**Material provided**
>>>>>

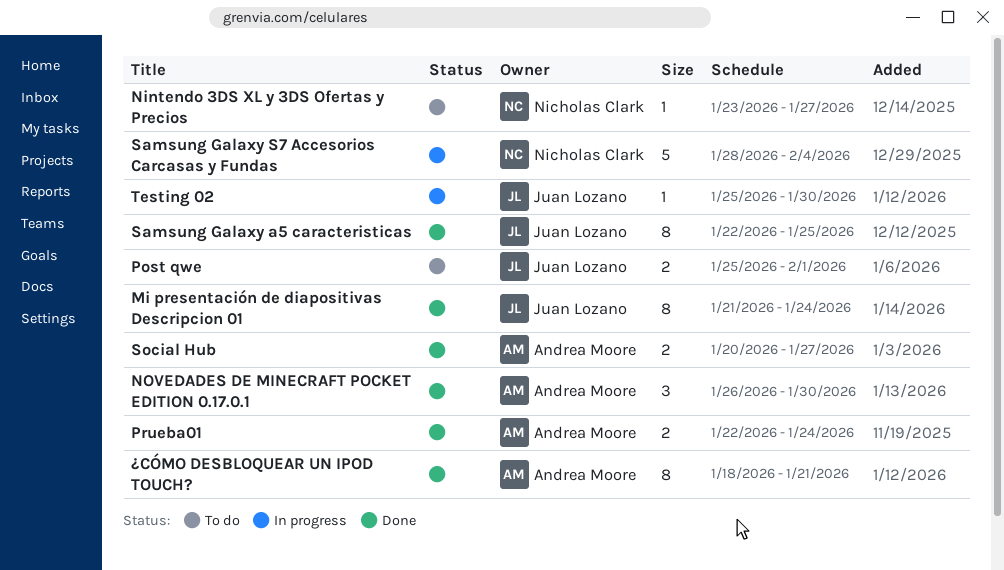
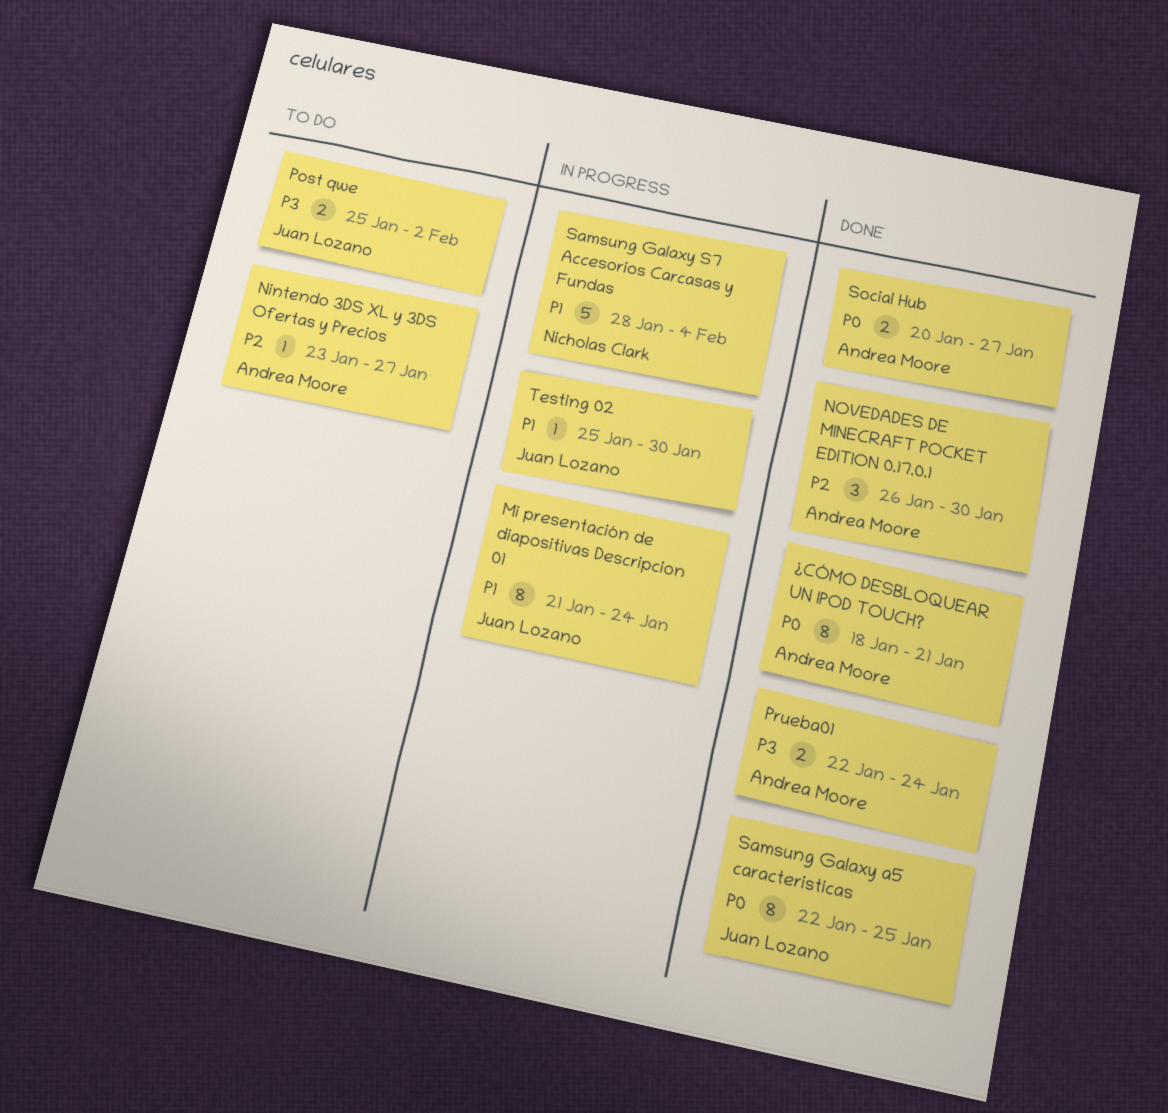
Mi presentación de diapositivas Descripcion 01, status: Done -> In progress
Nintendo 3DS XL y 3DS Ofertas y Precios, owner: Nicholas Clark -> Andrea Moore
Post qwe, due: Feb 1 -> Feb 2

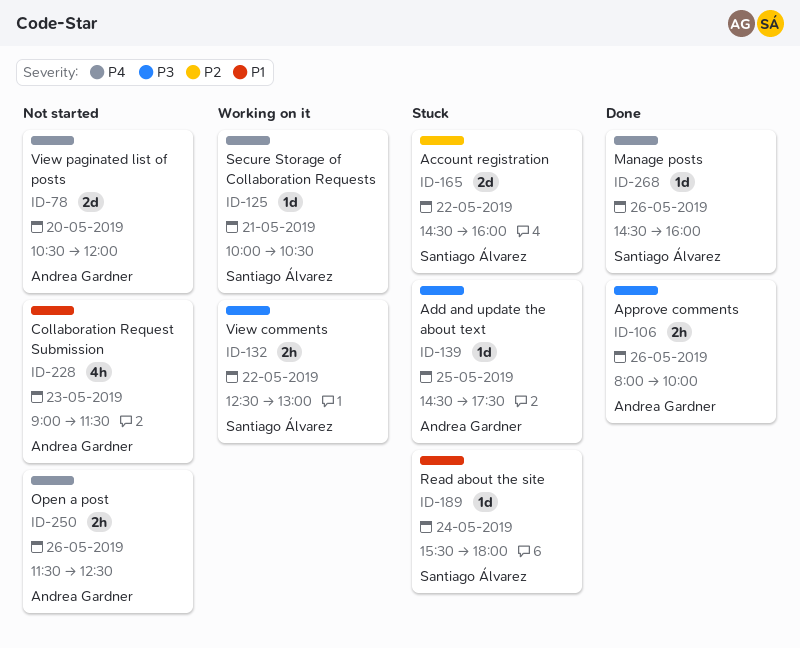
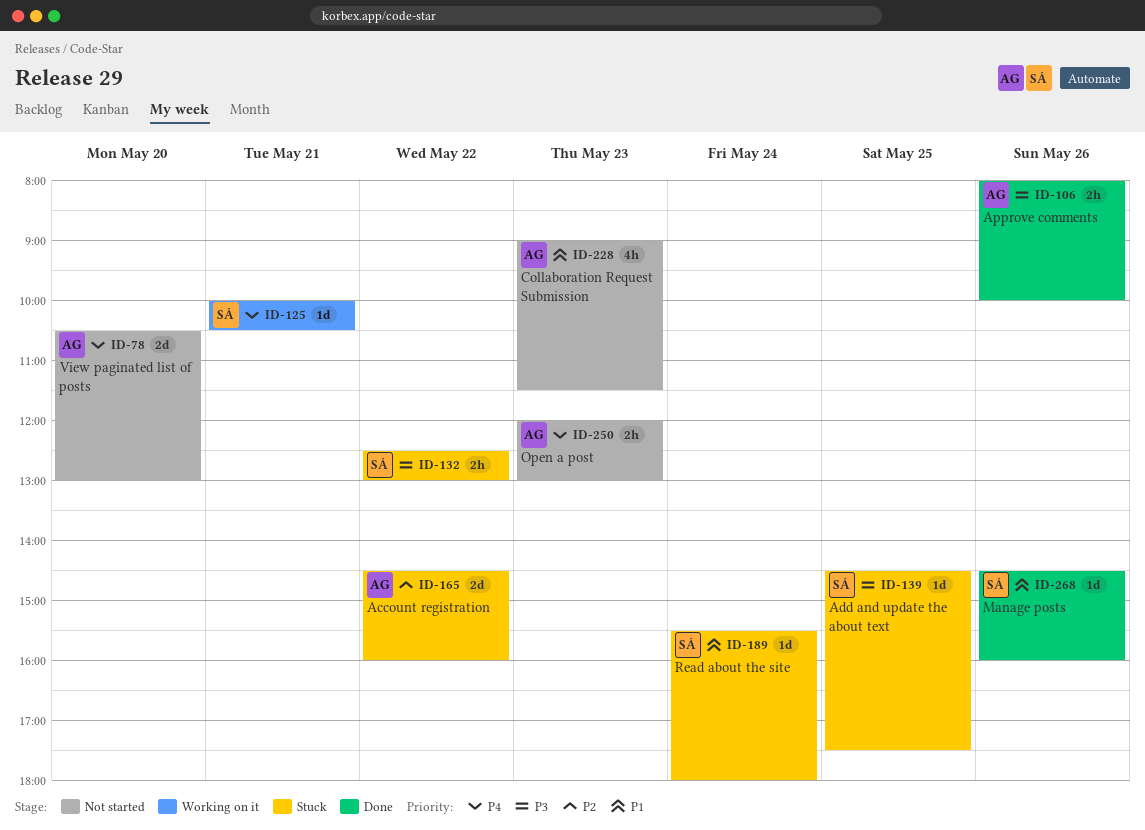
ID-78, ends: 12:00 -> 13:00
ID-132, status: Working on it -> Stuck
ID-139, owner: Andrea Gardner -> Santiago Álvarez
ID-165, owner: Santiago Álvarez -> Andrea Gardner
ID-250, day: May 26 -> May 23
ID-250, begins: 11:30 -> 12:00
ID-250, ends: 12:30 -> 13:00
ID-268, priority: P4 -> P1

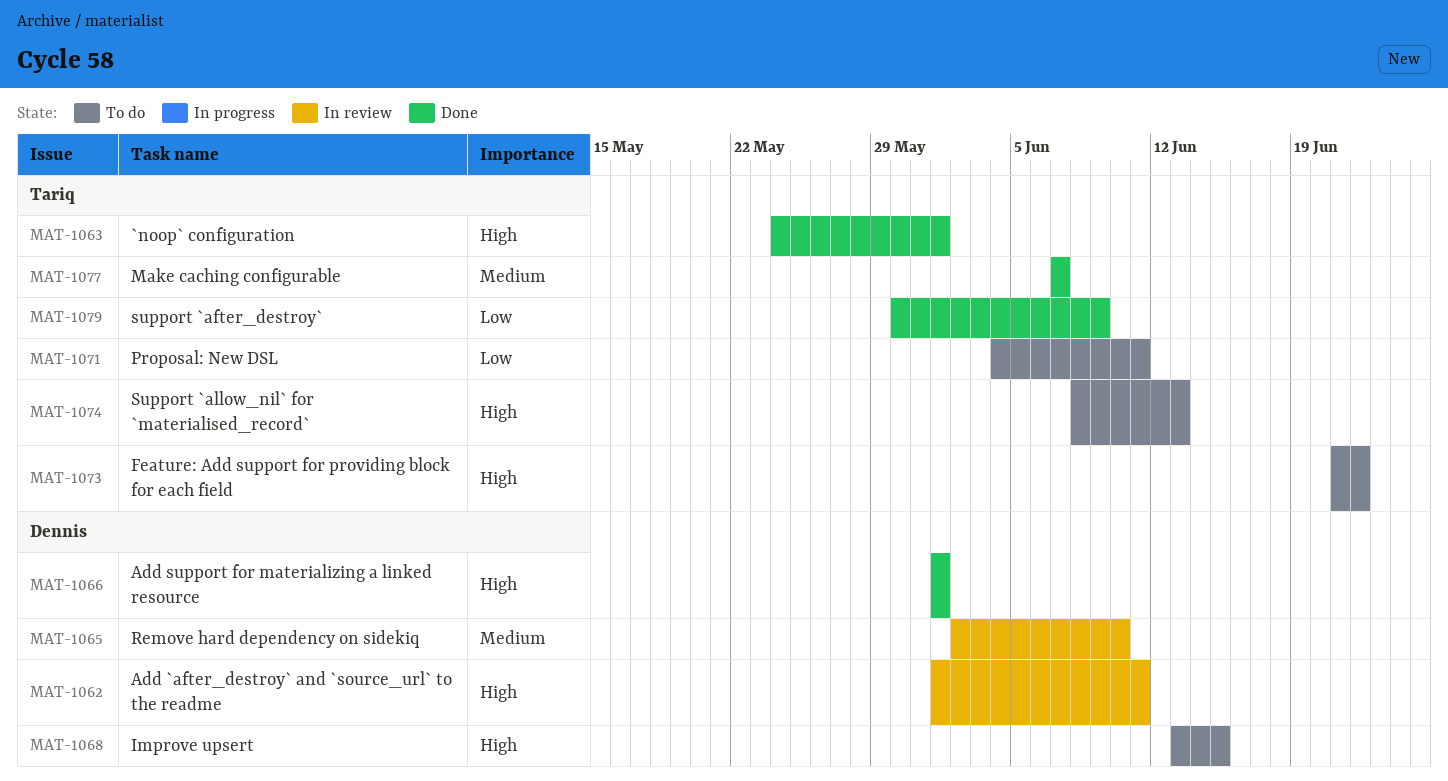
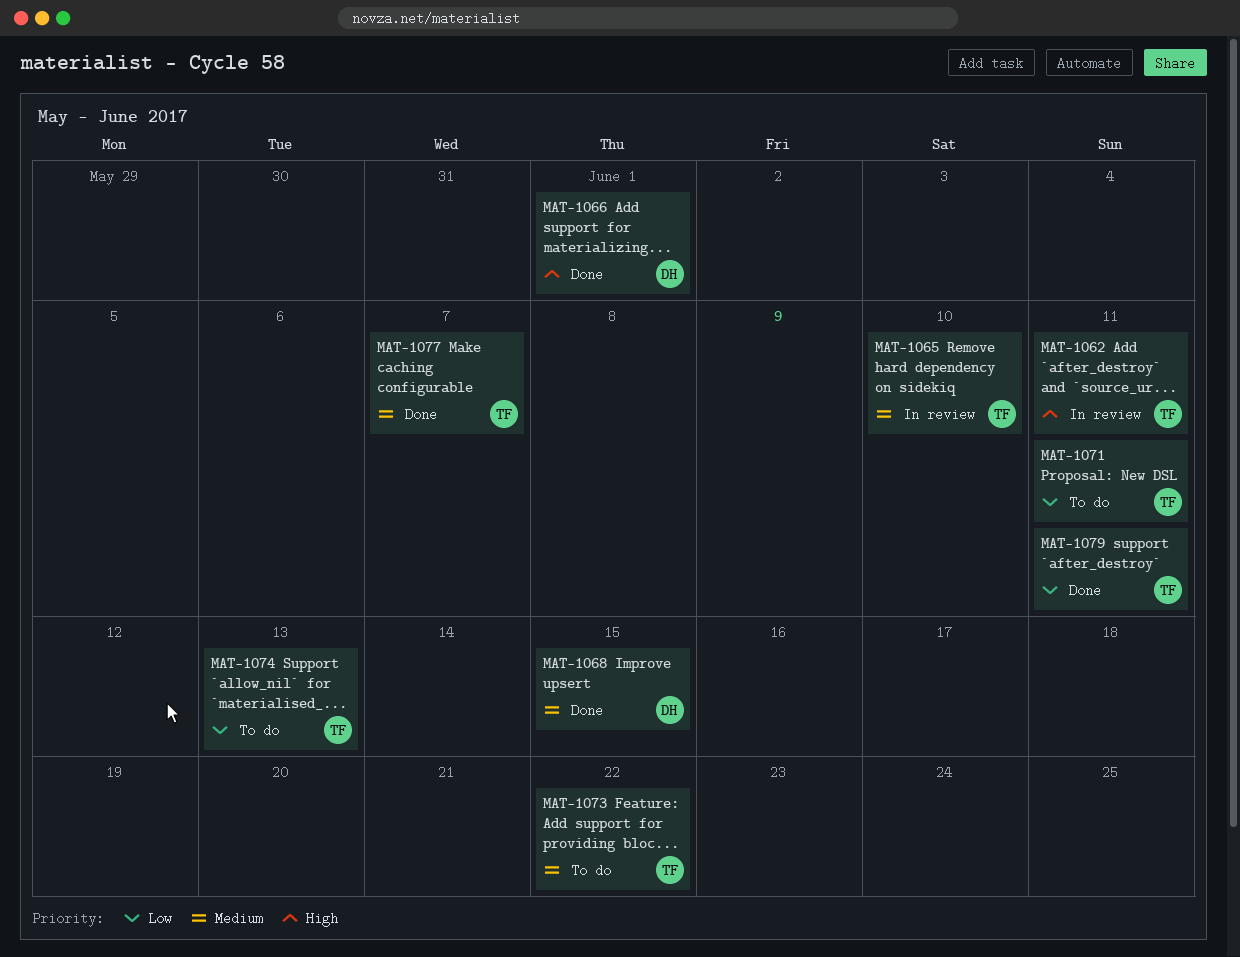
MAT-1062, owner: Dennis -> Tariq
MAT-1063: present -> none
MAT-1065, owner: Dennis -> Tariq
MAT-1068, status: To do -> Done
MAT-1068, priority: High -> Medium
MAT-1073, priority: High -> Medium
MAT-1074, priority: High -> Low
MAT-1079, due: Jun 9 -> Jun 11

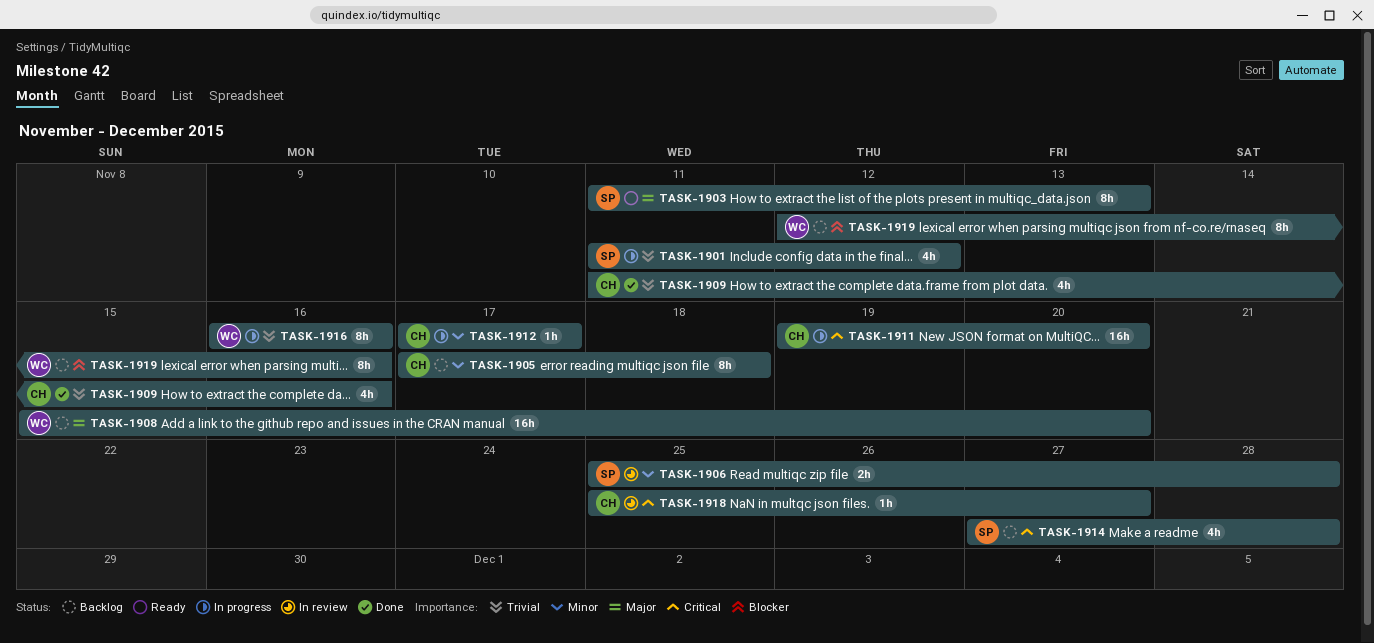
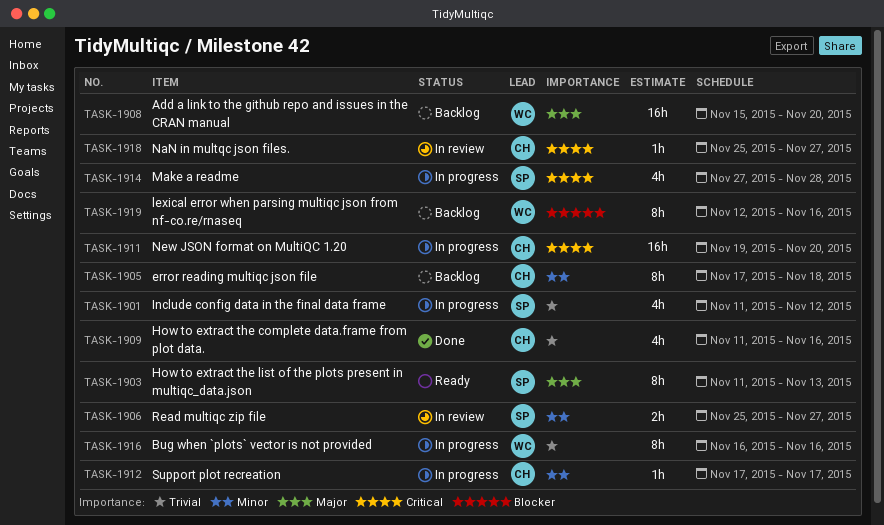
TASK-1906, due: Nov 28 -> Nov 27
TASK-1914, status: Backlog -> In progress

<<<<<

**What you need to do**
With the pictures left aside, write out all of the records above exactly.

**Answer space**
Mi presentación de diapositivas Descripcion 01, status: Done -> In progress
Nintendo 3DS XL y 3DS Ofertas y Precios, owner: Nicholas Clark -> Andrea Moore
Post qwe, due: Feb 1 -> Feb 2

ID-78, ends: 12:00 -> 13:00
ID-132, status: Working on it -> Stuck
ID-139, owner: Andrea Gardner -> Santiago Álvarez
ID-165, owner: Santiago Álvarez -> Andrea Gardner
ID-250, day: May 26 -> May 23
ID-250, begins: 11:30 -> 12:00
ID-250, ends: 12:30 -> 13:00
ID-268, priority: P4 -> P1

MAT-1062, owner: Dennis -> Tariq
MAT-1063: present -> none
MAT-1065, owner: Dennis -> Tariq
MAT-1068, status: To do -> Done
MAT-1068, priority: High -> Medium
MAT-1073, priority: High -> Medium
MAT-1074, priority: High -> Low
MAT-1079, due: Jun 9 -> Jun 11

TASK-1906, due: Nov 28 -> Nov 27
TASK-1914, status: Backlog -> In progress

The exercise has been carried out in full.